We know that Ron DeSantis and Marco Rubio, along with the Congressional delegation in Florida, did very well with women and Hispanics. We don’t know how those blocs voted across the rest of the country Tuesday night. But what appears to have happened is a combination of factors that led to the loss in 2020 by Donald Trump, and that is Republicans didn’t end up voting on Election Day in nearly the numbers they were predicted to, but at the same time, the MAGA brand embraced by Republicans in several of these races energized the left and generated their own anti-vote as well.

Keep in mind that Donald Trump in 2020 generated a record 73 million votes for him, and for that, he should be congratulated. No one had ever generated that amount of GOP voters. At the same time, he generated 81 million votes against him. Joe Biden and the Democrats really didn’t run a campaign. They just said we’re not Trump, and that was good enough for a lot of people. That seems to have repeated in Arizona, Pennsylvania, New Hampshire, and maybe Georgia.

Republicans are certainly allowed to be discouraged and dispirited after Tuesday night. I certainly am. I expected a lot more than what we got, although if the House does indeed flip, Joe Biden’s legislative agenda is still dead. And if we get a tailwind, and Donald Trump stays out of Georgia’s runoff, there’s still a path to 51 in the Senate. But we have to be able to turn the page, and by turning the page, I really mean turn the page. If there’s one thing voters voted on Tuesday night, is that they’re not fans of campaigning on the past. They want to know what you’re going to do to fix the problems we currently face. Republicans did a tremendous job outlining what the problems are, and they resonated. What they need to do a better job of is what they would do in the future, not just being anti-Democrat.
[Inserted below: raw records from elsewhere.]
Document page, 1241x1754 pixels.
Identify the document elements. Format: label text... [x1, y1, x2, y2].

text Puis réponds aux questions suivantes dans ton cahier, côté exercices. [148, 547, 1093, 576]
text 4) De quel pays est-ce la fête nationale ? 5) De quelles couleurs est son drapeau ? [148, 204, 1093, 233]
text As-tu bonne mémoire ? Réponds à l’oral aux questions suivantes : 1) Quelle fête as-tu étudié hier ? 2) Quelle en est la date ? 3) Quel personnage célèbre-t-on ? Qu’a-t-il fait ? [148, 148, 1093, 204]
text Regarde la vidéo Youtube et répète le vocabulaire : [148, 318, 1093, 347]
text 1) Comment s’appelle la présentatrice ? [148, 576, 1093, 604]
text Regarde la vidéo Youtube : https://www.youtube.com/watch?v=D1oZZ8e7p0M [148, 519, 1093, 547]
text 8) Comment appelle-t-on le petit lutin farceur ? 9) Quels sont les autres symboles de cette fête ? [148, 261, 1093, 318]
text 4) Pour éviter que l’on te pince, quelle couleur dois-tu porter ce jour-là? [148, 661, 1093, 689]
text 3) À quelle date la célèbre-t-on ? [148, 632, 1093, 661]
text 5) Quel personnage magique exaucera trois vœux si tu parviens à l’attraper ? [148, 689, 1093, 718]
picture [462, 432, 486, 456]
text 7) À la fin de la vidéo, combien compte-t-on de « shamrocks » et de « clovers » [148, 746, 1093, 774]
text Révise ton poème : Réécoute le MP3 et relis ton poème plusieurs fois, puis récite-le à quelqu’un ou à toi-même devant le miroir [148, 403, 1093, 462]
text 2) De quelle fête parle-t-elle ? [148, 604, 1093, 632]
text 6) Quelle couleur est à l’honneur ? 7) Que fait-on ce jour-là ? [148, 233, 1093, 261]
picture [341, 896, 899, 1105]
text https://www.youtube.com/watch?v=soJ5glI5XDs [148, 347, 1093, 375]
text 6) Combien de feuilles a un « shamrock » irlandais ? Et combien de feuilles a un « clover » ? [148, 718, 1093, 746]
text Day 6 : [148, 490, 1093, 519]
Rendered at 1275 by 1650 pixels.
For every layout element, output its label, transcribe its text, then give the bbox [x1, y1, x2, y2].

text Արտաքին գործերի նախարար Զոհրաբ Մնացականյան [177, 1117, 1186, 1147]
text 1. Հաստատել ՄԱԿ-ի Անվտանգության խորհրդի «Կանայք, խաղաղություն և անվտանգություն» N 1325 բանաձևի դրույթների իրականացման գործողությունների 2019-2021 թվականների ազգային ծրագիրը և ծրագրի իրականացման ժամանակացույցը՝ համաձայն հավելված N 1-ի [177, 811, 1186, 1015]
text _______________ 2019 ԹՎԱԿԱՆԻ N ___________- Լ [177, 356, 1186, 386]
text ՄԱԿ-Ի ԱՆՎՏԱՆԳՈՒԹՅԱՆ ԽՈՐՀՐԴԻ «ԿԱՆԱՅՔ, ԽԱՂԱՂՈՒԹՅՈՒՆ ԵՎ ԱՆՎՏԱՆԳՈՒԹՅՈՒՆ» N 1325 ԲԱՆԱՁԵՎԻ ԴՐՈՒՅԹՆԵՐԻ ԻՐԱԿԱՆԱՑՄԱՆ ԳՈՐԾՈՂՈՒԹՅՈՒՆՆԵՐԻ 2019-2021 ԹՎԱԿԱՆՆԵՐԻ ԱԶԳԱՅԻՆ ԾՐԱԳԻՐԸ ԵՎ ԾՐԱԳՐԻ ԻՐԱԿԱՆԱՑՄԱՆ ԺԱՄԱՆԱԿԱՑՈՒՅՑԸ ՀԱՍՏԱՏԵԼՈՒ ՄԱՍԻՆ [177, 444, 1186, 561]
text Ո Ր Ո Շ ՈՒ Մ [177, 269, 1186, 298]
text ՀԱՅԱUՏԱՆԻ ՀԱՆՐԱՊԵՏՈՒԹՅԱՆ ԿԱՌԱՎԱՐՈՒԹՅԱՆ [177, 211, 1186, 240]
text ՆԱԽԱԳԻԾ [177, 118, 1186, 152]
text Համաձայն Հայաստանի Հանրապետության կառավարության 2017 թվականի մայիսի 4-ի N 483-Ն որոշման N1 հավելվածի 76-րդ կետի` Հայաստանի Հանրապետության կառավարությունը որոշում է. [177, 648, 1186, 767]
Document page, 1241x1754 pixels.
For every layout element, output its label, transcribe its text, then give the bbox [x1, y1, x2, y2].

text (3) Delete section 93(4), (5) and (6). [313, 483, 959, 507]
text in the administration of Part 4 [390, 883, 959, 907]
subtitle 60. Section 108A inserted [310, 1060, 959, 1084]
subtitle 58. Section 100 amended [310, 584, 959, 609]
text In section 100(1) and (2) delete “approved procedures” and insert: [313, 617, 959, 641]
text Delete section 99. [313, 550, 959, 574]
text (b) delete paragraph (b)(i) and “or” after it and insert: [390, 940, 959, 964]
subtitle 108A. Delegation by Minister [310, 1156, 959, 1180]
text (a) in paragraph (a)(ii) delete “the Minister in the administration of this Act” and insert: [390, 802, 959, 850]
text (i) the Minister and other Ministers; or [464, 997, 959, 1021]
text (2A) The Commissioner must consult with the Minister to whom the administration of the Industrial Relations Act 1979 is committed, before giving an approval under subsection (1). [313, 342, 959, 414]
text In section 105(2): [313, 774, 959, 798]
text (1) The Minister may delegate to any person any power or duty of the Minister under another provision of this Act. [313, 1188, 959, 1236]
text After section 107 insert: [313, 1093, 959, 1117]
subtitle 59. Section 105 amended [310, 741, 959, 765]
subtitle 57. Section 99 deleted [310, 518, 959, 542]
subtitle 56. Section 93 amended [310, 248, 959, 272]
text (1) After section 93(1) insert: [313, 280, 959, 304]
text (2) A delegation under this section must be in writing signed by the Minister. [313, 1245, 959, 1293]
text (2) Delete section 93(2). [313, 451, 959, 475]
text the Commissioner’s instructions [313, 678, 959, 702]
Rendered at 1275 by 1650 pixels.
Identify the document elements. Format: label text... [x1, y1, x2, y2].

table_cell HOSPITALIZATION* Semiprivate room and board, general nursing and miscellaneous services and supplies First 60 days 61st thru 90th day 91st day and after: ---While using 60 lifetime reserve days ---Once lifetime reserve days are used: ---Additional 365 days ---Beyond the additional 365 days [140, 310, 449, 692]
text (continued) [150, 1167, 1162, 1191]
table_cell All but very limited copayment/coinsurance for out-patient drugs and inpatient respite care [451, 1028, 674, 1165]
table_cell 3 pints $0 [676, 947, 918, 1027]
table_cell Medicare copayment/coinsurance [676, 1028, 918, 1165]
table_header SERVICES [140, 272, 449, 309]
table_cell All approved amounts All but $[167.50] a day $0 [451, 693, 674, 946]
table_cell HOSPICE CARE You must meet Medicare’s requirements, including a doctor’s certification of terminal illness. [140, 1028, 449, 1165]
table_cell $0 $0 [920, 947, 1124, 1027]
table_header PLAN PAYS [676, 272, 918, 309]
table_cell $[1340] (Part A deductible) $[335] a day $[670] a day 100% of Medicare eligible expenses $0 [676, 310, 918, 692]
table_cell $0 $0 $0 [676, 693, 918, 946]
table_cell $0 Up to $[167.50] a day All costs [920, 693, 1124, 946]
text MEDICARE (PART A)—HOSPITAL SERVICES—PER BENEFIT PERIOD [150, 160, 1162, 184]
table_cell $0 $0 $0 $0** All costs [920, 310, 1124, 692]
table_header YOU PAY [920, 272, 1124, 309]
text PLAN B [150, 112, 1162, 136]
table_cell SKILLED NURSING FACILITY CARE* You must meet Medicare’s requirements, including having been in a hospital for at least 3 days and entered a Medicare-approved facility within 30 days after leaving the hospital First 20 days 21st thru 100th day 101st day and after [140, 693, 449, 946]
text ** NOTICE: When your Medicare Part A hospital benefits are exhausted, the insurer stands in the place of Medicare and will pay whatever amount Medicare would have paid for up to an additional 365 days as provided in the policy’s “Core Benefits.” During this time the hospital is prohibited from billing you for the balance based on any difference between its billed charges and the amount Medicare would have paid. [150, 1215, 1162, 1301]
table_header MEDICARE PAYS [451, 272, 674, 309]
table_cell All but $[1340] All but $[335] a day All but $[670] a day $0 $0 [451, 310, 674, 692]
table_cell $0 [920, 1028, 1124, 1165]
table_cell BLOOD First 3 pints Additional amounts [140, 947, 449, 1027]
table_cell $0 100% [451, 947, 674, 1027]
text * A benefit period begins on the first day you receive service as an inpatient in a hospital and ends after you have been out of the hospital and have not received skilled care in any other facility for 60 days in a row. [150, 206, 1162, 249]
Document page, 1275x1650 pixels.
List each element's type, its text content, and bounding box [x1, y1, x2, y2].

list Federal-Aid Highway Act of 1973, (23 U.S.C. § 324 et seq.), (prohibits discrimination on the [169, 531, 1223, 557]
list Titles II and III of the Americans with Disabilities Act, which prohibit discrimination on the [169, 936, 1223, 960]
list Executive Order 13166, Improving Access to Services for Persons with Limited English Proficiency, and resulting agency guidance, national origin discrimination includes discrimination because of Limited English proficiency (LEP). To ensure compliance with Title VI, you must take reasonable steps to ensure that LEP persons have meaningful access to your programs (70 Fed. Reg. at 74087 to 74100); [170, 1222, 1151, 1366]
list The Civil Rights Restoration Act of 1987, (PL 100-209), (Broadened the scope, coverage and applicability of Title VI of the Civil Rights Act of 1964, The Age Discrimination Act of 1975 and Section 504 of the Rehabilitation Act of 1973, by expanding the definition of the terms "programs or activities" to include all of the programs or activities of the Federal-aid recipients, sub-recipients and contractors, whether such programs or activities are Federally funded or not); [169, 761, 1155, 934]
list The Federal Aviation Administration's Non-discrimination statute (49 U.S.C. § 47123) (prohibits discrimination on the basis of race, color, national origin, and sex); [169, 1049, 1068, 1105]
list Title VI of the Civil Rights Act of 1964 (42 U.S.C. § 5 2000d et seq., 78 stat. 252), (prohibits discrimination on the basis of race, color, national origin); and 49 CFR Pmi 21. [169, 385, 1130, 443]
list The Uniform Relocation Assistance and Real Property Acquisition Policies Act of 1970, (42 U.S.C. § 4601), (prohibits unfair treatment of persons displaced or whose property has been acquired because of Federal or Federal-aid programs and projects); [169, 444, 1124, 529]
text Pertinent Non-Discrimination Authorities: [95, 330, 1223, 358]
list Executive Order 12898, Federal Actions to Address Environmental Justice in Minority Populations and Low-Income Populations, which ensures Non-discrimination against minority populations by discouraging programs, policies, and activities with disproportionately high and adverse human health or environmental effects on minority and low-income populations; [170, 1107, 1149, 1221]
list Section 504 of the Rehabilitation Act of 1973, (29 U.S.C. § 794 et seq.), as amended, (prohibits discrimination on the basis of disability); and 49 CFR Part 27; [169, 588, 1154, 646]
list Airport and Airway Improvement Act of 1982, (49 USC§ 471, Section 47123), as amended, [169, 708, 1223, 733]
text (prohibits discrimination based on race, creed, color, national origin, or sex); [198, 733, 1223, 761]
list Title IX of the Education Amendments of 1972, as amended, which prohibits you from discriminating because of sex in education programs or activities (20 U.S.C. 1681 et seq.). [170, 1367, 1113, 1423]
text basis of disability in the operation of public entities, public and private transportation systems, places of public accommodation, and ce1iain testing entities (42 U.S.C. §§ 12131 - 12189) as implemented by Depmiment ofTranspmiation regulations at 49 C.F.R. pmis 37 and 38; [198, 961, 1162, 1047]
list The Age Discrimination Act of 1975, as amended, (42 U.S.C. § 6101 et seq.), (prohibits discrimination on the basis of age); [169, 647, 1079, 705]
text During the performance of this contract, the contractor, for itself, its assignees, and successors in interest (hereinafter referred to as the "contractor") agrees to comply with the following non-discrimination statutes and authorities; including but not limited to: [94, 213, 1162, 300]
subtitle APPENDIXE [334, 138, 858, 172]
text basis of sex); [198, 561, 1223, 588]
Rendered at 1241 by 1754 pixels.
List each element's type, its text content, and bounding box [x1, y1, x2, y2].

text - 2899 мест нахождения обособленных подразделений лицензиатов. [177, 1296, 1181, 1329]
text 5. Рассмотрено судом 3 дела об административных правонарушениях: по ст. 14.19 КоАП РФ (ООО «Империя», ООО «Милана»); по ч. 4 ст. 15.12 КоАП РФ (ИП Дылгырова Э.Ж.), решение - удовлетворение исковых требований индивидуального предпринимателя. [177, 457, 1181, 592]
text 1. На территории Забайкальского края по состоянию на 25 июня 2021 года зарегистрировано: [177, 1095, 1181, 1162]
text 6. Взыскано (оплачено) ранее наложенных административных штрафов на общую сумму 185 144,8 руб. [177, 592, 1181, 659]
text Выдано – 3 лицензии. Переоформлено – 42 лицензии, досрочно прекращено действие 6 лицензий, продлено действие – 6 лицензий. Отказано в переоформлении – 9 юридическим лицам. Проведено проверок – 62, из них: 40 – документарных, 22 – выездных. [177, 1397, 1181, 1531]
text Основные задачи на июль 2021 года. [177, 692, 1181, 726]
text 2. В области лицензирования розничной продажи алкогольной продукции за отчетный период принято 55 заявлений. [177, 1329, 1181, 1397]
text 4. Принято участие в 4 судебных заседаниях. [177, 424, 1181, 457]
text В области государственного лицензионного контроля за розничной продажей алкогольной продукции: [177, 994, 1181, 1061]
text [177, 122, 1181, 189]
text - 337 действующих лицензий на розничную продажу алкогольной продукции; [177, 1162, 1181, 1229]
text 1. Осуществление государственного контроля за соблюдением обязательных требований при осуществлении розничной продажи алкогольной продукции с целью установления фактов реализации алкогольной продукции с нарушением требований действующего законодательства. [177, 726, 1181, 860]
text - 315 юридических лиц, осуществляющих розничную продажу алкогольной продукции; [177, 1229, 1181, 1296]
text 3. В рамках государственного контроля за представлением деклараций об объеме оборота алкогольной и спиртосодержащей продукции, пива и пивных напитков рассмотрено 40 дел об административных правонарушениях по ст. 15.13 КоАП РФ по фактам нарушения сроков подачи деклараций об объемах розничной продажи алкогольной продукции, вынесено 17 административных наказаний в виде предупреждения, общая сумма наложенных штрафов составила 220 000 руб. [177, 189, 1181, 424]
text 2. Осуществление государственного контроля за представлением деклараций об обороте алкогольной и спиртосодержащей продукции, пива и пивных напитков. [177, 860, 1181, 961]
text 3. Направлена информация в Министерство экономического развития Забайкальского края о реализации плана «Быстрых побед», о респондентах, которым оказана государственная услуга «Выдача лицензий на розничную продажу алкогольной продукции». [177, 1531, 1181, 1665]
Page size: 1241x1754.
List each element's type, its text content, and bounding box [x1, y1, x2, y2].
As for the expected announcement of Donald Trump for president next week, word has it that the former President has decided to scuttle that announcement for a while. He’s recalibrating after not having the ability to spike the ball the way in the way he expected. Whenever he makes his eventual campaign reveal, keep this in mind. He captured lightning in a bottle in 2016. We got three Supreme Court justices out of it. Outside of that, Trump and the MAGA candidates seem to do well in primaries, but not so much in general elections. And Republican primary voters are going to have to take that into account when we do get to the ’24 primary season, and not just for president, but in selection of Senate and House nominees as well.

Perhaps the biggest overall takeaway is to see the two biggest Republican winners over the last 12 months, and that’s Virginia Governor Glenn Youngkin, and Florida Governor Ron DeSantis. Two different styles, both worked. And not just with Republican voters. They both had plenty of votes from moderates and some Democrats, and picked up women and minority votes in traditionally Democratic strongholds. Maybe the way forward is to model a presidential campaign on examples like that and not on the former president who has now demonstrated twice in the last two years that he can’t close the deal on Election Day.

So mope away until they finally decide the control of the House and Senate. After that, get back in the game. The battle for 2024 has begun.